Boris Johnson has been accused of hypocrisy after he objected to a scheme for 514 homes in his constituency claiming it was “inappropriate” and “out of character” for the area.
George Grylls www.thetimes.co.uk
In letters obtained by The Times through a Freedom of Information request, Mr Johnson said that the plans for houses in his Uxbridge and South Ruislip seat constituted “overdevelopment”.
Robert Jenrick, the housing secretary, has now intervened in the case and is blocking planning permission from being granted to the scheme, which includes 179 affordable homes.
Boris Johnson has been under pressure to resist an application by Inland Homes to build on the Master Brewer site
Earlier this year the prime minister unveiled radical reforms to overhaul the planning system and limit people’s ability to object to individual applications.

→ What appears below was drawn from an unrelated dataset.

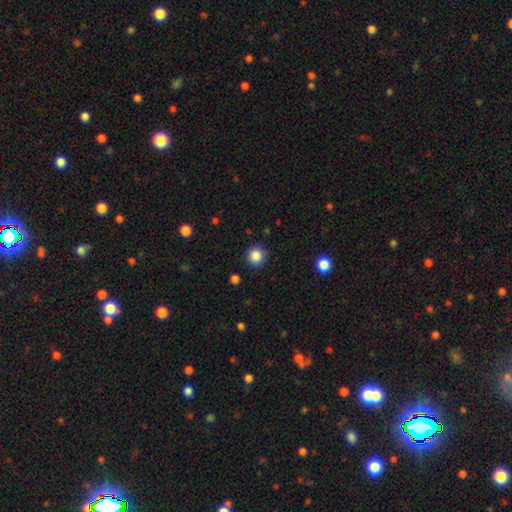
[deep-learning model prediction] Smooth or featured: smooth — 86% (star or artifact — 10%)
How rounded: round — 91% (in between — 8%)
Merging: none — 88% (minor disturbance — 8%)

He recently decried the “cumbersome planning procedures” that prevented young people from getting on the housing ladder and attacked a culture of nimbyism in a speech over the summer where he demanded that developers “build, build, build”.

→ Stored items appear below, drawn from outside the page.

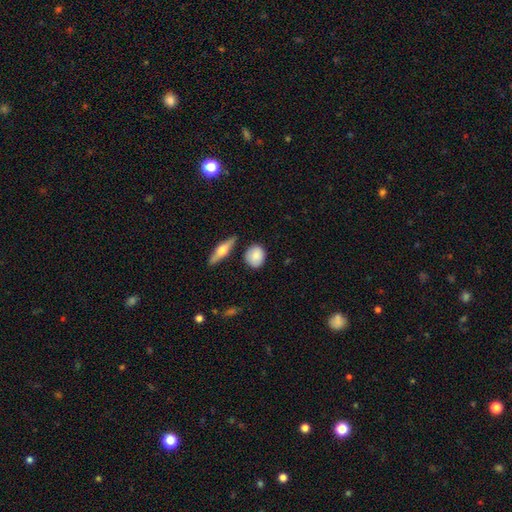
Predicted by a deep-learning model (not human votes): A smooth galaxy with no disk features (83%) that is round (58%). Merging: none (79%).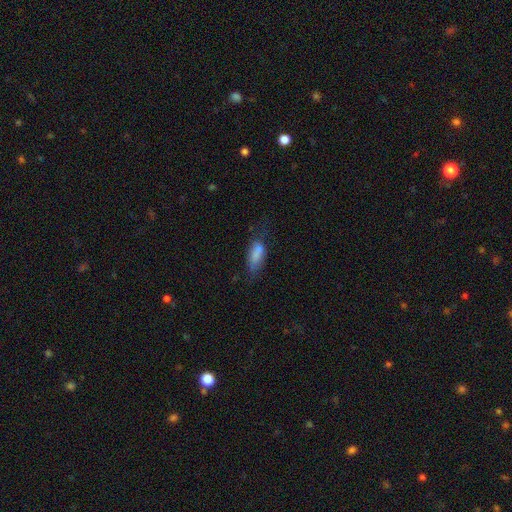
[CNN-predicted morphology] This appears to be a smooth galaxy with no disk features (75%) that is in between round and cigar-shaped (68%). Merging: none (47%).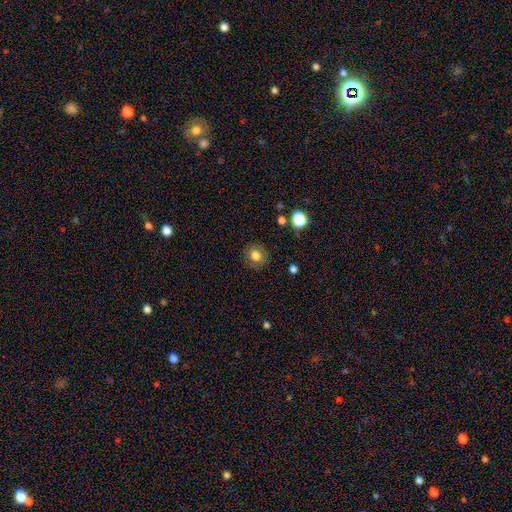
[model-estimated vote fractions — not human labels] Smooth or featured? smooth (78%)
How rounded? round (81%)
Merging? none (86%)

Mr Johnson’s majority of 7,210 in his west London constituency is the smallest of any prime minister in recent times. He faces pressure from a number of residents’ groups to oppose the application by developers Inland Homes to build on the Master Brewer site.
In September Sadiq Khan, mayor of London, approved the plans but Mr Jenrick overruled the decision and directed officials to issue a holding order.
Mr Johnson wrote to Hillingdon council’s head of planning in February last year: “While I welcome additional appropriate housing in Uxbridge and South Ruislip, having considered the plans this application appears to be an overdevelopment for the location with too high a density proposed.”
He added: “A 12-storey tower block in amongst this development is wholly out of character for the locality.” He said that he and residents were worried that the development lacked sufficient parking. He urged planners to take account of the extra pressure on services, including schools and doctors, “to ensure Hillingdon welcomes sustainable developments and inappropriate applications such as this are refused”.
Mr Johnson had also written to the leader of Hillingdon council that the homes lacked “aesthetic quality”.
Stephen Wicks, chief executive of Inland Homes, said that the prime minister, was putting politics over planning.
“The hypocrisy of all this is that Boris is on one hand saying ‘build, build, build’ but on the other hand he’s quietly nobbling councillors behind the scenes,” he said. “It’s difficult to demonstrate it but I’m pretty certain Boris will have had a word with Robert Jenrick and said ‘Look, this one’s a bit difficult for me, the locals don’t like it, so can you just quietly issue a holding order’.”
A government spokesman said that officials in Mr Jenrick’s department had issued the holding direction and denied that the housing secretary had had any involvement.
He added: “The government has set out its vision for a planning system that delivers high-quality, sustainable homes and puts local community agreement at the centre of proposals.”